Her work, while appealing to modern sensibilities, is traditional and accessible in the unadorned style of American composers such as Aaron Copland and Charles Ives. "My pieces always have melody and form and a rhythm that’s right there for you," she says. Among Walker's more popular works are "Songs for Women's Voices," a cycle of choral works based on six poems by the American poet May Swenson, and "A Vision of Hills," a piano trio that Walker says was inspired by her home state of Vermont.
In recent years, Gwyneth Walker traveled across the United States working with a variety of musicians as they recorded her works. As a result of these collaborations, several new CDs have been released:
Gwyneth Walker's choral work, “Songs to the Lord of Peace” was commissioned by the Center for Catholic Studies at Fairfield University in celebration of the 60th Anniversary Season of the Fairfield University Glee Club, which premiered the work on April 14, 2007 in Fairfield, CT.
Gwyneth Walker's choral work, “A Heart in Hiding,” was commissioned and performed by the Thomas Circle Singers in Washington DC, in 2008.
Walker's piano concerto, "Across the Water: Songs of the Water for Piano and Orchestra" was premiered in October 2012 with the Holyoke Civic Symphony and pianist Evan Roider in Holyoke, Massachusetts.

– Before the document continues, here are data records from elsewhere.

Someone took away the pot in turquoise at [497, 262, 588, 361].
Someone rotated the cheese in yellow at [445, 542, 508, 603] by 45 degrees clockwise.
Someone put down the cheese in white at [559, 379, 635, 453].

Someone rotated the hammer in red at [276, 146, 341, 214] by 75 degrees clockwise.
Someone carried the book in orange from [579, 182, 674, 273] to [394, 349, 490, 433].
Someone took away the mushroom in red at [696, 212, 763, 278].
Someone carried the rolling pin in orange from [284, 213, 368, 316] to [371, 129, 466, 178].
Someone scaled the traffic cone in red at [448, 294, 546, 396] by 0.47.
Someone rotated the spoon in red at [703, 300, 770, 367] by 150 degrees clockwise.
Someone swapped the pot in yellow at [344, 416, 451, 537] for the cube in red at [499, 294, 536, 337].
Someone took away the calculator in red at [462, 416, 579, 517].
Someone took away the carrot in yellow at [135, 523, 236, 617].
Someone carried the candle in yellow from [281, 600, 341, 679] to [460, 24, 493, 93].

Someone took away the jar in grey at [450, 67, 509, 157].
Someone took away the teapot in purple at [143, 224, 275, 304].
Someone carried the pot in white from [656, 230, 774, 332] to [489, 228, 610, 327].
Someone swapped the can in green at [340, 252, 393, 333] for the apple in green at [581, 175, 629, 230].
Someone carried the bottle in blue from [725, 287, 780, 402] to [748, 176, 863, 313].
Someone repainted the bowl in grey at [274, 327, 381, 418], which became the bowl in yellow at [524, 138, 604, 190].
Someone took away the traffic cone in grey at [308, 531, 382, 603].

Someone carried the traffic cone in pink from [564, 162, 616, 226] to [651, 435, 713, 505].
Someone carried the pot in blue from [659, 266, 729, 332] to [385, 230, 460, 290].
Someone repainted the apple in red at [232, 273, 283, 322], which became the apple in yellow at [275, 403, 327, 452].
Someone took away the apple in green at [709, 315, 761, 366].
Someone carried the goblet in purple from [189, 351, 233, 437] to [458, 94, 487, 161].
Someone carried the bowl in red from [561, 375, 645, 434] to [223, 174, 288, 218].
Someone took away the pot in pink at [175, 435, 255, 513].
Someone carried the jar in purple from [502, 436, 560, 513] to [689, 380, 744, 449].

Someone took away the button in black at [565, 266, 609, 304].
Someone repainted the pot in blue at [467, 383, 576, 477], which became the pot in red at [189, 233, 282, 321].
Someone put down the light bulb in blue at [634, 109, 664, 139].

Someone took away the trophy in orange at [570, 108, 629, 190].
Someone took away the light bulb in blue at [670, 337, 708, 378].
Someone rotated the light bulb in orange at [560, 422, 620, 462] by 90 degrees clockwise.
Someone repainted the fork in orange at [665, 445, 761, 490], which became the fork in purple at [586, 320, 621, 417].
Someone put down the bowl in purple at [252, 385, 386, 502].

To celebrate the 300th anniversary of the town of Lexington, Massachusetts, Walker composed a new setting of the Longfellow poem "Paul Revere's Ride" which premiered in January 2013.
in 2017, Walker was named "Composer in Residence" with the Great Lakes Chamber Orchestra in Petosky, Michigan. The residency will run from 2017 to 2020, culminating in a performance of the new cantata, "The Great Lakes" in 2020 by the orchestra and chorus.